### Problem to solve
Take the line that contains "70,-133 31,-112 42,-106" and each line after it in the material below, and transcribe them exactly, stopping at the end.

### Records for the task

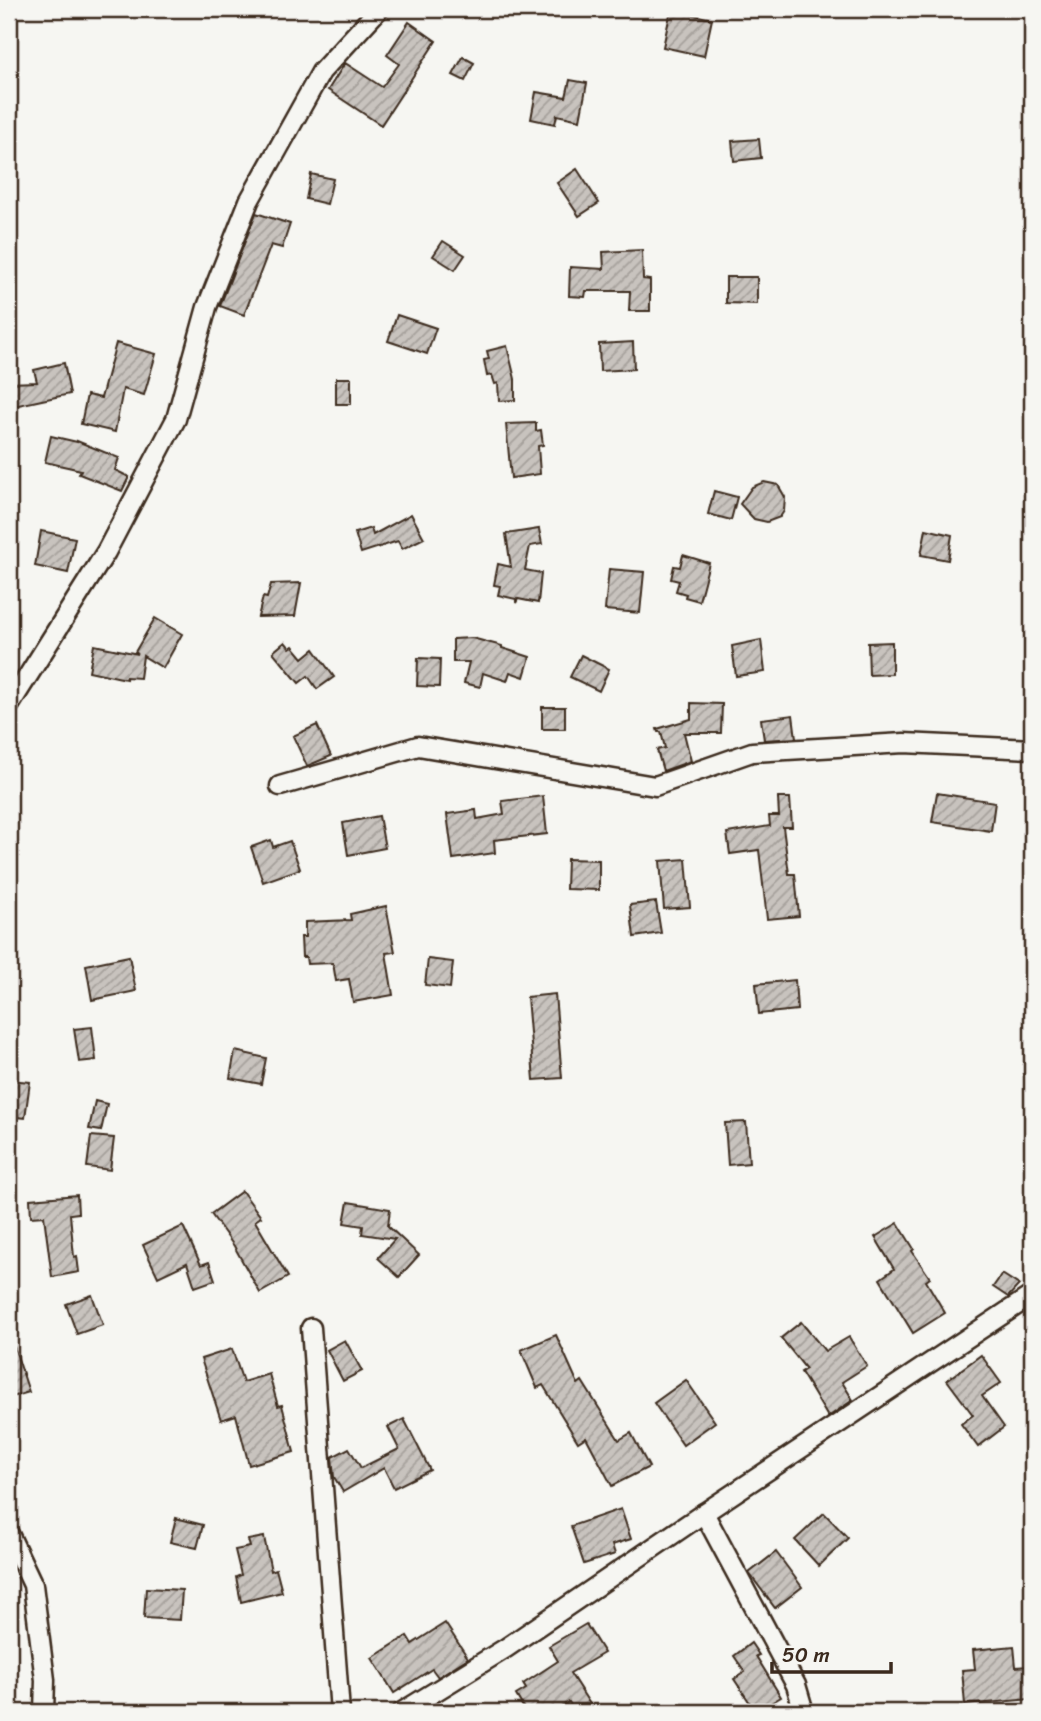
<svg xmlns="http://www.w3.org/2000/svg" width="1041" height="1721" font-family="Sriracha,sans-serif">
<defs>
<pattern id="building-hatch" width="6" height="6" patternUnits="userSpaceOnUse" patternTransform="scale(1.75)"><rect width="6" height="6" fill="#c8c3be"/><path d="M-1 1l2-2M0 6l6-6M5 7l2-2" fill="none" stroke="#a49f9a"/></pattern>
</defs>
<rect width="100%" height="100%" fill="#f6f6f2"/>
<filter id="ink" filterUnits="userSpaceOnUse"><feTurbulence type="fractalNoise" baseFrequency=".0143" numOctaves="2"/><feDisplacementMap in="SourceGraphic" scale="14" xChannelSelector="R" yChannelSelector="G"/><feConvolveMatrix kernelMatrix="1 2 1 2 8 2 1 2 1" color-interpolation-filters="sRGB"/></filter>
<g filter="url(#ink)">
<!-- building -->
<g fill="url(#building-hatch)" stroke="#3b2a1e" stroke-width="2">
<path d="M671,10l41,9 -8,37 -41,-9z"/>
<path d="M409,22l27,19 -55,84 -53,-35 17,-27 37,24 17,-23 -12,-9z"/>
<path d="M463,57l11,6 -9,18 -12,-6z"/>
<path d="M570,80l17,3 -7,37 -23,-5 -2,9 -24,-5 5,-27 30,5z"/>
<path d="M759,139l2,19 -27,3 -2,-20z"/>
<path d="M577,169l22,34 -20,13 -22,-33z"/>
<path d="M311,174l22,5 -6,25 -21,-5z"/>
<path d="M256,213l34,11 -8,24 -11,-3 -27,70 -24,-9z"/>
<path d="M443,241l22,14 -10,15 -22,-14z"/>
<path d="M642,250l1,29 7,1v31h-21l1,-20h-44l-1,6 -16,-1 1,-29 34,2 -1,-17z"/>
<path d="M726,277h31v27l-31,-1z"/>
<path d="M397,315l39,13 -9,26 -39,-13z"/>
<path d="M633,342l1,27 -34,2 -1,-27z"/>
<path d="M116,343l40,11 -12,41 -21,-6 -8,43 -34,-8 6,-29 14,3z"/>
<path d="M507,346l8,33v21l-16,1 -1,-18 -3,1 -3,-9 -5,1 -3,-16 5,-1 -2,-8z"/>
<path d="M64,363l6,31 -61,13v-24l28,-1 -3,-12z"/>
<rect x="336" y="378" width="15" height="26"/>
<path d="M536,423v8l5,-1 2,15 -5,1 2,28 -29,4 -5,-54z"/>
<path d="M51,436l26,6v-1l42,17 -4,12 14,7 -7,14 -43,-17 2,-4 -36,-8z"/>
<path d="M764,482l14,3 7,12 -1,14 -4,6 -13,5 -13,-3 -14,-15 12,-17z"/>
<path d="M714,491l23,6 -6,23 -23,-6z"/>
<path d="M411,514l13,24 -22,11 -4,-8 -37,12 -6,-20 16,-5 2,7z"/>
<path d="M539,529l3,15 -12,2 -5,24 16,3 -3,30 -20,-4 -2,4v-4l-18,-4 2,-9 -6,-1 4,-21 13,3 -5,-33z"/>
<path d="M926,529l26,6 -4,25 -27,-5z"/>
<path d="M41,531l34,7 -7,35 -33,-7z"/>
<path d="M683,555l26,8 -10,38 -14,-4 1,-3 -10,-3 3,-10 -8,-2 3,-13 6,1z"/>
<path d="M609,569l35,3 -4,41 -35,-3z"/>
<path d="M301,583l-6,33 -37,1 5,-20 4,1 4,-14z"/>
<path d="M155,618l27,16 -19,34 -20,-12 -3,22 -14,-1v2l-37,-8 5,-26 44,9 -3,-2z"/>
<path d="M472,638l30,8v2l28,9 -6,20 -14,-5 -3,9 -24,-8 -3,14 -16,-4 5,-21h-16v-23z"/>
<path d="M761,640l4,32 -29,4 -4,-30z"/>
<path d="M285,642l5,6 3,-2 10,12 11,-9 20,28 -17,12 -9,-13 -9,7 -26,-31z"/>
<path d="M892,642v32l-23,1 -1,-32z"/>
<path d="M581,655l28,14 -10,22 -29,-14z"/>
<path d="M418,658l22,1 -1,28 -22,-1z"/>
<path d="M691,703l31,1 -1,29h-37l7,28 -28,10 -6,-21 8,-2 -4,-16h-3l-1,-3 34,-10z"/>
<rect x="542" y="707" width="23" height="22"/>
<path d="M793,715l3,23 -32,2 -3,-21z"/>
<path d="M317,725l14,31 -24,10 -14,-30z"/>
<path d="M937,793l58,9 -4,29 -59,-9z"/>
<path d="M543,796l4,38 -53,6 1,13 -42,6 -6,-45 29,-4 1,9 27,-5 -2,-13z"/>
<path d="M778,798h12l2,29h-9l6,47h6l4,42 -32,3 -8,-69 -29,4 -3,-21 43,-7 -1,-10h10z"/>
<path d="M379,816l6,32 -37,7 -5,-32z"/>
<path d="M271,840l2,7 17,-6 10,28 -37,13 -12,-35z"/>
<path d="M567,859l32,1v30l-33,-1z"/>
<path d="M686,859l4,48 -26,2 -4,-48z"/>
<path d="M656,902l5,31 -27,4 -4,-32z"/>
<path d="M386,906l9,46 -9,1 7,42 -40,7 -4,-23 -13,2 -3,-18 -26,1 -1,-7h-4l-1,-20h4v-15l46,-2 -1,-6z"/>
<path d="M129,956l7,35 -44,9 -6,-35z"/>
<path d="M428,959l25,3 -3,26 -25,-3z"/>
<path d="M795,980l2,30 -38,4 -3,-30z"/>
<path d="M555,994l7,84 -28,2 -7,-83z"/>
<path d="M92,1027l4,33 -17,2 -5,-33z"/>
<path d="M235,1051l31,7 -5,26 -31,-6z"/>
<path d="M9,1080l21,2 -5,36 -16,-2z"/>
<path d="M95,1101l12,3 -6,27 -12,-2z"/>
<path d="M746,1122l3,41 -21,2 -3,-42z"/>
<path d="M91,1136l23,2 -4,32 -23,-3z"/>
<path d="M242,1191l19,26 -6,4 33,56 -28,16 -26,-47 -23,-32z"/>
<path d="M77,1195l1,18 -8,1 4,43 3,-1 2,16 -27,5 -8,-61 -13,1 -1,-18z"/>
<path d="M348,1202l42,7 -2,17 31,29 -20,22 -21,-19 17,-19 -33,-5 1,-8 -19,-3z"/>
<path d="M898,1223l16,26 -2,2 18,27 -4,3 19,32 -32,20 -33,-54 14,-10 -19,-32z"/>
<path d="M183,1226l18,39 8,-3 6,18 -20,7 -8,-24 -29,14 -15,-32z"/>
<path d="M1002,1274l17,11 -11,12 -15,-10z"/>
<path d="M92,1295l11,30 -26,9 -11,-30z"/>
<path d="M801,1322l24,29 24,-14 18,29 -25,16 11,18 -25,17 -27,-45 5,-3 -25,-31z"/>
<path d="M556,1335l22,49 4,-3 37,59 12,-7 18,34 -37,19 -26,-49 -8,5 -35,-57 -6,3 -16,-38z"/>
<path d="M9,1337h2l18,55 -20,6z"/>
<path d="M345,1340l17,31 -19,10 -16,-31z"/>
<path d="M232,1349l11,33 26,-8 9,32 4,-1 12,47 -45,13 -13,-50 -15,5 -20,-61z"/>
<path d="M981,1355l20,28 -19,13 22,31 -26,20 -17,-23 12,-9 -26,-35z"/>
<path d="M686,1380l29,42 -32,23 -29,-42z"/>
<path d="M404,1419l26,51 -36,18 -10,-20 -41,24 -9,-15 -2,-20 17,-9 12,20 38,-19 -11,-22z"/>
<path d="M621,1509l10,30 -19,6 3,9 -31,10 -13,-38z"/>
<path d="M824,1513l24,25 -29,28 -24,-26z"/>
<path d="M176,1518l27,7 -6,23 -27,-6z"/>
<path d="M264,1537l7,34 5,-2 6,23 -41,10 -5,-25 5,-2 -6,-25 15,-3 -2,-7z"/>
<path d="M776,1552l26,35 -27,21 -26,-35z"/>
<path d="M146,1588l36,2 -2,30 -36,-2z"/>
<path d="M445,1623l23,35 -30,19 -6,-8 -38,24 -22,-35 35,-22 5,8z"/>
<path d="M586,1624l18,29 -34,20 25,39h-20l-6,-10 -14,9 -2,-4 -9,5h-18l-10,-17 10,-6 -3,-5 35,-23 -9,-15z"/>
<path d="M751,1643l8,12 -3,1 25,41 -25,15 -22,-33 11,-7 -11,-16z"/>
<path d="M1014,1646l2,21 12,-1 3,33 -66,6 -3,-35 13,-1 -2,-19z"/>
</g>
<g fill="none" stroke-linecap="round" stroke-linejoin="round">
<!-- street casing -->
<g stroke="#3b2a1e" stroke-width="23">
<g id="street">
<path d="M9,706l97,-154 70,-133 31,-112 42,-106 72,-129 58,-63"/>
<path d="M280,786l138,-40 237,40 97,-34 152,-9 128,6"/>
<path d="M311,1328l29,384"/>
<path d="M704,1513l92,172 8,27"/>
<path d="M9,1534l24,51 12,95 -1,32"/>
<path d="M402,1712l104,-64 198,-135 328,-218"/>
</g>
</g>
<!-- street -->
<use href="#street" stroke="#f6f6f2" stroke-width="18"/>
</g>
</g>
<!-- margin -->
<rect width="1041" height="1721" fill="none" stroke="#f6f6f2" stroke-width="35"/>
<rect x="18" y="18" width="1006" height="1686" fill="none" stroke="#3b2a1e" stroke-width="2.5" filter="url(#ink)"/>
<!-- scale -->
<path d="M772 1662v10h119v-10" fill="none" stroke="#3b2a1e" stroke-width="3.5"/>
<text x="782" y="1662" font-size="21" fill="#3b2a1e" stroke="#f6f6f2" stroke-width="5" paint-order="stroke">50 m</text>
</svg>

### Exercise solution
<path d="M9,706l97,-154 70,-133 31,-112 42,-106 72,-129 58,-63"/>
<path d="M280,786l138,-40 237,40 97,-34 152,-9 128,6"/>
<path d="M311,1328l29,384"/>
<path d="M704,1513l92,172 8,27"/>
<path d="M9,1534l24,51 12,95 -1,32"/>
<path d="M402,1712l104,-64 198,-135 328,-218"/>
</g>
</g>
<!-- street -->
<use href="#street" stroke="#f6f6f2" stroke-width="18"/>
</g>
</g>
<!-- margin -->
<rect width="1041" height="1721" fill="none" stroke="#f6f6f2" stroke-width="35"/>
<rect x="18" y="18" width="1006" height="1686" fill="none" stroke="#3b2a1e" stroke-width="2.5" filter="url(#ink)"/>
<!-- scale -->
<path d="M772 1662v10h119v-10" fill="none" stroke="#3b2a1e" stroke-width="3.5"/>
<text x="782" y="1662" font-size="21" fill="#3b2a1e" stroke="#f6f6f2" stroke-width="5" paint-order="stroke">50 m</text>
</svg>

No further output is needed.